At the same time, any significant easing reopens old criticisms, particularly that central banks are far too focused on financial stability to the detriment of social equity. It also raises the risk of a slippery slope of dwindling options and further attacks on their independence, with limited control till after politicians have had their say.
That, however, is merely the hand-wringing of execution. There is a deeper issue of control.
In today’s tribal politics, central bankers are sidelined. The currents moving economies and markets are outside their control. The Fed can do or plan little without a clear resolution to the trade tensions hanging over the US economy. The Bank of England cannot plan policy or support more than weeks out at a time in the absence of clarity on the if, when and how of Brexit.
Their arsenal is also losing its effectiveness. Today over $15trn of global bonds are negative-yielding.
Thanks to this sustained low-yield environment, investors have looked elsewhere for returns. Public markets have boomed, but the private markets have also seen a meteoric rise across private equity, private debt, infrastructure, real estate and other areas.
Although welcome, this innovation also has consequences. In swaddling the global economy to preserve market stability, central banks have also neutered their most powerful tools.
Central banks do not control the yield curve, contrary to popular assumption. They merely influence it, either by buying assets or more often, by setting the overnight policy rate. That latter rate then propagates through the economy as banks reflect it in everything else they do – mortgages, loans, wholesale funding and so on – thereby ensuring that a central bank’s decision soon reverberates.

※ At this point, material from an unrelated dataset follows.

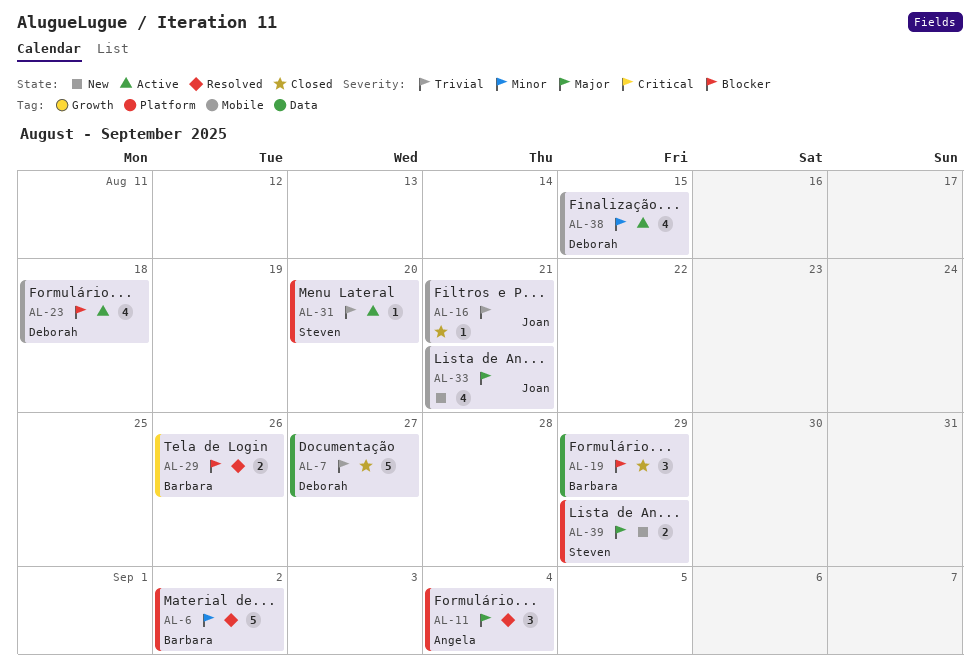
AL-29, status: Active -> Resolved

However, as banks shrink their balance sheets, there are growing gaps in the economic firmament. Key nodes in the financial network weaken or vanish, leaving voids that private markets are seeking to fill.
But, these new asset classes are less sensitive to the edicts of central banks. Direct lending to corporates, for example, often includes floors on interest rates to prevent the rate dropping to uneconomic levels. Real asset investments have deflation protection and inflation linkages built in to mitigate the worst monetary excesses. All of these reflect the economic returns demanded by institutional investors – returns set not by a base rate but by the quantum needed to fill pension deficits, deliver shareholder returns and so on.
These are the new base rates for the shadow banking system that is driving a growing portion of the global economy. Central banks now control a shrinking proportion, with their influence and the efficacy of future policy ebbing daily.